BRIEF: Copy the listing below in full and skip every picture.

STORED DATA:
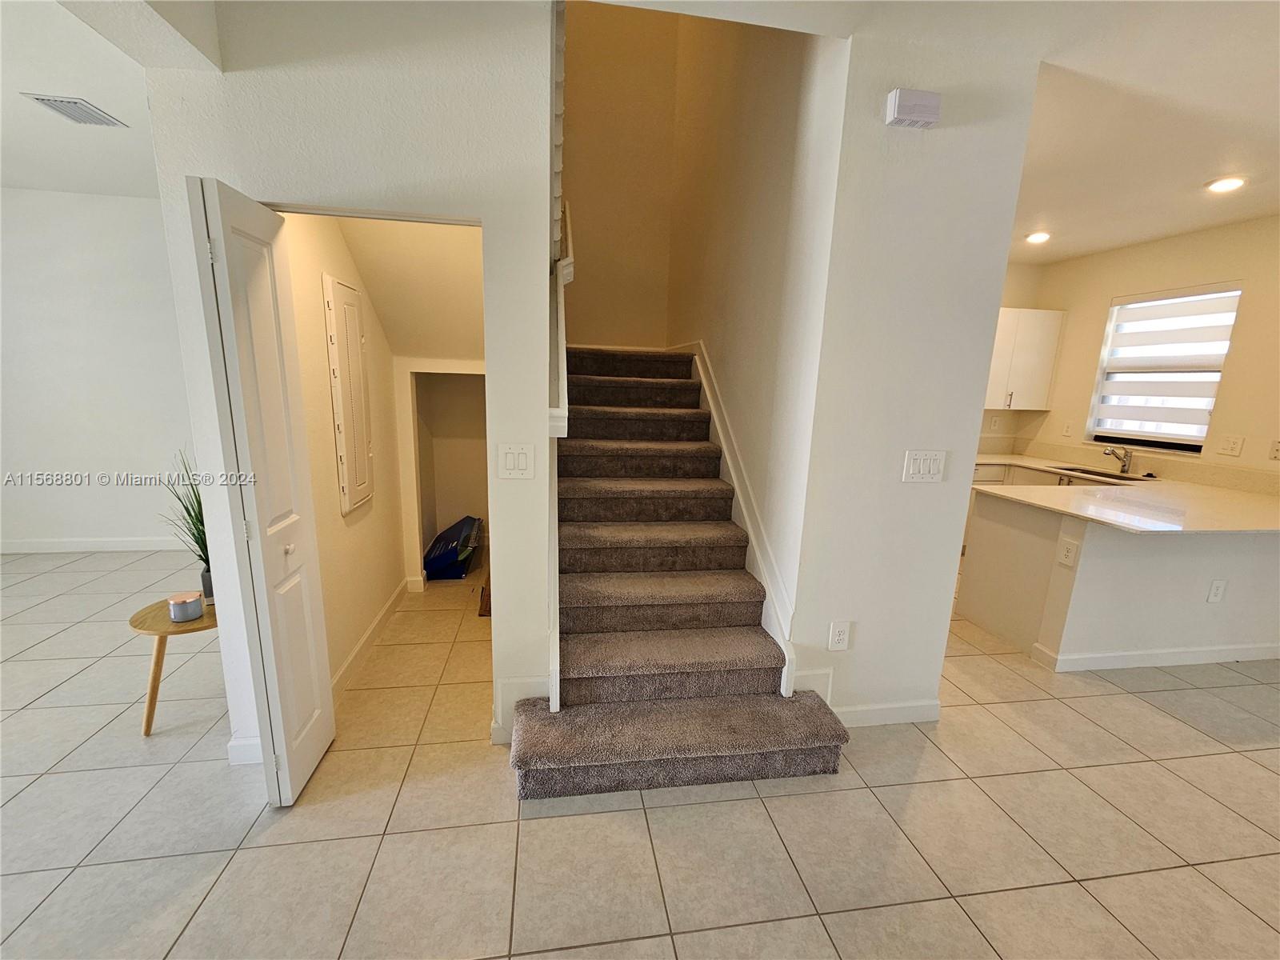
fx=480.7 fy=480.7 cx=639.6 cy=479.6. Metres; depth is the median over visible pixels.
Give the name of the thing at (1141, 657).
baseboard
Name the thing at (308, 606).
bifold door
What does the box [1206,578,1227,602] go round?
wall socket
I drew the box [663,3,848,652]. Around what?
stairwell right wall
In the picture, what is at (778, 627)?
stair skirt board
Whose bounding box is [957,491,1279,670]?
kitchen peninsula
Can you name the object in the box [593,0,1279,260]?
ceiling
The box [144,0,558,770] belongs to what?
wall
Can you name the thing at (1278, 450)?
wall outlet
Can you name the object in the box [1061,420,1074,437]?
wall outlet
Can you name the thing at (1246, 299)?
kitchen wall
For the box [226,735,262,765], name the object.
baseboard
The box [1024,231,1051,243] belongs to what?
recessed light
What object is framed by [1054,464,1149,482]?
kitchen sink
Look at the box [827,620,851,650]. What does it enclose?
wall socket
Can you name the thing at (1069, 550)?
wall socket
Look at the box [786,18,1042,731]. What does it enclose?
wall
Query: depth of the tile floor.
1.70 m
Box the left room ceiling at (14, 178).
[0,0,214,198]
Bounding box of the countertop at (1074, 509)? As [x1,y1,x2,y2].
[962,452,1279,534]
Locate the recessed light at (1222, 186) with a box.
[1204,175,1247,193]
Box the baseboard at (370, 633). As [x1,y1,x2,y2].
[330,576,414,700]
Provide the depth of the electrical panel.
2.36 m
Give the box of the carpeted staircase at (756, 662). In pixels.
[512,344,847,803]
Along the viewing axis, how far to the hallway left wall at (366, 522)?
2.43 m
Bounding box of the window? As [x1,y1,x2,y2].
[1085,283,1241,454]
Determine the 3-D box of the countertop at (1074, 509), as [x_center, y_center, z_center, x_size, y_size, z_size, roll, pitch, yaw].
[3.312,0.094,3.323,1.882,0.037,2.301,0,12,-9]
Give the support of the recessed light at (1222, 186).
in the ceiling at (1170, 227)
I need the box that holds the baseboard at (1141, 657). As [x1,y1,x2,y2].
[1029,640,1279,672]
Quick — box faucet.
[1101,444,1133,474]
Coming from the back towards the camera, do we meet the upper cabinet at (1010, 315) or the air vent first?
the upper cabinet at (1010, 315)
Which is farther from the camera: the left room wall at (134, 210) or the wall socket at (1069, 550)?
the left room wall at (134, 210)
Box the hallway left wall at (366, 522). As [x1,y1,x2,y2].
[280,212,412,688]
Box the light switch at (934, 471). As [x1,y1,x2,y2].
[901,449,947,482]
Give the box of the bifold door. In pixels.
[186,175,335,805]
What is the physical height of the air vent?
0.014 m
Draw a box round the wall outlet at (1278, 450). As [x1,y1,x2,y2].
[1268,439,1279,460]
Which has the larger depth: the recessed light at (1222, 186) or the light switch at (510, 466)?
the recessed light at (1222, 186)
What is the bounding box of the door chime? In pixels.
[884,88,942,127]
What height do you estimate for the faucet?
0.222 m
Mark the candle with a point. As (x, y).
(192, 603)
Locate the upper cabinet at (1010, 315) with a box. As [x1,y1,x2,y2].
[984,307,1065,410]
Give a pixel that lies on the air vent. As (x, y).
(75, 103)
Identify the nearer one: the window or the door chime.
the door chime
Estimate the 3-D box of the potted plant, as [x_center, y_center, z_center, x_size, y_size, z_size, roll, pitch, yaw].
[-1.899,0.195,2.091,0.427,0.659,0.446,0,12,-9]
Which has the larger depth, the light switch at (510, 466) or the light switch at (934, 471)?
the light switch at (934, 471)
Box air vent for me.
[23,92,125,127]
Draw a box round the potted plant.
[160,449,212,600]
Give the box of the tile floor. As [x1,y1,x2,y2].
[0,548,1279,959]
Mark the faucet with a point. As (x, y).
(1125, 469)
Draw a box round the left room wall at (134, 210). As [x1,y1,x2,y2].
[0,188,198,554]
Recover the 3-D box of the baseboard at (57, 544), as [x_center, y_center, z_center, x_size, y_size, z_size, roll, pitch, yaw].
[-4.565,0.545,3.980,3.204,0.097,0.016,0,12,-9]
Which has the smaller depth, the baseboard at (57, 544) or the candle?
the candle
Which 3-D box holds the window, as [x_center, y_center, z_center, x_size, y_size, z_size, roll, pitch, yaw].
[4.150,-0.837,3.805,0.114,1.227,0.875,0,12,-9]
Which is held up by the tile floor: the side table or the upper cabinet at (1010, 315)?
the side table
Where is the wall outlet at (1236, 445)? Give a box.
[1217,433,1244,456]
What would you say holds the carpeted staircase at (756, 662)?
on the tile floor
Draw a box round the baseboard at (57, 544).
[0,536,188,553]
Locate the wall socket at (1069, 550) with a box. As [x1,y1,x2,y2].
[1056,537,1079,566]
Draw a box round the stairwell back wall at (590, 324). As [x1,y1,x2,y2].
[560,0,678,349]
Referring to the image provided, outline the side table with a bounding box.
[127,595,218,736]
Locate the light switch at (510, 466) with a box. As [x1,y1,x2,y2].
[496,443,534,478]
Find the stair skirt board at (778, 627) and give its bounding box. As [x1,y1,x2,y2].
[677,340,799,693]
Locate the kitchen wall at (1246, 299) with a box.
[989,215,1279,485]
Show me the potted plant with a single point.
(194, 536)
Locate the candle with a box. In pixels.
[167,590,203,622]
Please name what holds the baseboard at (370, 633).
attached to the hallway left wall at (366, 522)
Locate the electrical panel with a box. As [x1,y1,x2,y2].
[323,273,375,514]
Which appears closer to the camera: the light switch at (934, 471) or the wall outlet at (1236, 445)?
the light switch at (934, 471)
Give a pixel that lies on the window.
(1206, 415)
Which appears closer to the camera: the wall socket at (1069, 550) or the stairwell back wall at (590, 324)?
the wall socket at (1069, 550)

ANSWER TO THIS TASK:
fx=480.7 fy=480.7 cx=639.6 cy=479.6. Metres; depth is the median over visible pixels.
Give the name of the thing at (1141, 657).
baseboard
Name the thing at (308, 606).
bifold door
What does the box [1206,578,1227,602] go round?
wall socket
I drew the box [663,3,848,652]. Around what?
stairwell right wall
In the picture, what is at (778, 627)?
stair skirt board
Whose bounding box is [957,491,1279,670]?
kitchen peninsula
Can you name the object in the box [593,0,1279,260]?
ceiling
The box [144,0,558,770] belongs to what?
wall
Can you name the thing at (1278, 450)?
wall outlet
Can you name the object in the box [1061,420,1074,437]?
wall outlet
Can you name the thing at (1246, 299)?
kitchen wall
For the box [226,735,262,765], name the object.
baseboard
The box [1024,231,1051,243] belongs to what?
recessed light
What object is framed by [1054,464,1149,482]?
kitchen sink
Look at the box [827,620,851,650]. What does it enclose?
wall socket
Can you name the thing at (1069, 550)?
wall socket
Look at the box [786,18,1042,731]. What does it enclose?
wall
Query: depth of the tile floor.
1.70 m
Box the left room ceiling at (14, 178).
[0,0,214,198]
Bounding box of the countertop at (1074, 509)? As [x1,y1,x2,y2].
[962,452,1279,534]
Locate the recessed light at (1222, 186) with a box.
[1204,175,1247,193]
Box the baseboard at (370, 633). As [x1,y1,x2,y2].
[330,576,414,700]
Provide the depth of the electrical panel.
2.36 m
Give the box of the carpeted staircase at (756, 662). In pixels.
[512,344,847,803]
Along the viewing axis, how far to the hallway left wall at (366, 522)?
2.43 m
Bounding box of the window? As [x1,y1,x2,y2].
[1085,283,1241,454]
Determine the 3-D box of the countertop at (1074, 509), as [x_center, y_center, z_center, x_size, y_size, z_size, roll, pitch, yaw].
[3.312,0.094,3.323,1.882,0.037,2.301,0,12,-9]
Give the support of the recessed light at (1222, 186).
in the ceiling at (1170, 227)
I need the box that holds the baseboard at (1141, 657). As [x1,y1,x2,y2].
[1029,640,1279,672]
Quick — box faucet.
[1101,444,1133,474]
Coming from the back towards the camera, do we meet the upper cabinet at (1010, 315) or the air vent first?
the upper cabinet at (1010, 315)
Which is farther from the camera: the left room wall at (134, 210) or the wall socket at (1069, 550)?
the left room wall at (134, 210)
Box the hallway left wall at (366, 522). As [x1,y1,x2,y2].
[280,212,412,688]
Box the light switch at (934, 471). As [x1,y1,x2,y2].
[901,449,947,482]
Give the box of the bifold door. In pixels.
[186,175,335,805]
What is the physical height of the air vent?
0.014 m
Draw a box round the wall outlet at (1278, 450). As [x1,y1,x2,y2].
[1268,439,1279,460]
Which has the larger depth: the recessed light at (1222, 186) or the light switch at (510, 466)?
the recessed light at (1222, 186)
What is the bounding box of the door chime? In pixels.
[884,88,942,127]
What height do you estimate for the faucet?
0.222 m
Mark the candle with a point. As (x, y).
(192, 603)
Locate the upper cabinet at (1010, 315) with a box. As [x1,y1,x2,y2].
[984,307,1065,410]
Give a pixel that lies on the air vent. As (x, y).
(75, 103)
Identify the nearer one: the window or the door chime.
the door chime
Estimate the 3-D box of the potted plant, as [x_center, y_center, z_center, x_size, y_size, z_size, roll, pitch, yaw].
[-1.899,0.195,2.091,0.427,0.659,0.446,0,12,-9]
Which has the larger depth, the light switch at (510, 466) or the light switch at (934, 471)?
the light switch at (934, 471)
Box air vent for me.
[23,92,125,127]
Draw a box round the potted plant.
[160,449,212,600]
Give the box of the tile floor. As [x1,y1,x2,y2].
[0,548,1279,959]
Mark the faucet with a point. As (x, y).
(1125, 469)
Draw a box round the left room wall at (134, 210). As [x1,y1,x2,y2].
[0,188,198,554]
Recover the 3-D box of the baseboard at (57, 544), as [x_center, y_center, z_center, x_size, y_size, z_size, roll, pitch, yaw].
[-4.565,0.545,3.980,3.204,0.097,0.016,0,12,-9]
Which has the smaller depth, the baseboard at (57, 544) or the candle?
the candle
Which 3-D box holds the window, as [x_center, y_center, z_center, x_size, y_size, z_size, roll, pitch, yaw].
[4.150,-0.837,3.805,0.114,1.227,0.875,0,12,-9]
Which is held up by the tile floor: the side table or the upper cabinet at (1010, 315)?
the side table
Where is the wall outlet at (1236, 445)? Give a box.
[1217,433,1244,456]
What would you say holds the carpeted staircase at (756, 662)?
on the tile floor
Draw a box round the baseboard at (57, 544).
[0,536,188,553]
Locate the wall socket at (1069, 550) with a box. As [x1,y1,x2,y2].
[1056,537,1079,566]
Draw a box round the stairwell back wall at (590, 324). As [x1,y1,x2,y2].
[560,0,678,349]
Referring to the image provided, outline the side table with a bounding box.
[127,595,218,736]
Locate the light switch at (510, 466) with a box. As [x1,y1,x2,y2].
[496,443,534,478]
Find the stair skirt board at (778, 627) and give its bounding box. As [x1,y1,x2,y2].
[677,340,799,693]
Locate the kitchen wall at (1246, 299) with a box.
[989,215,1279,485]
Show me the potted plant with a single point.
(194, 536)
Locate the candle with a box. In pixels.
[167,590,203,622]
Please name what holds the baseboard at (370, 633).
attached to the hallway left wall at (366, 522)
Locate the electrical panel with a box. As [x1,y1,x2,y2].
[323,273,375,514]
Which appears closer to the camera: the light switch at (934, 471) or the wall outlet at (1236, 445)?
the light switch at (934, 471)
Give a pixel that lies on the window.
(1206, 415)
Which appears closer to the camera: the wall socket at (1069, 550) or the stairwell back wall at (590, 324)?
the wall socket at (1069, 550)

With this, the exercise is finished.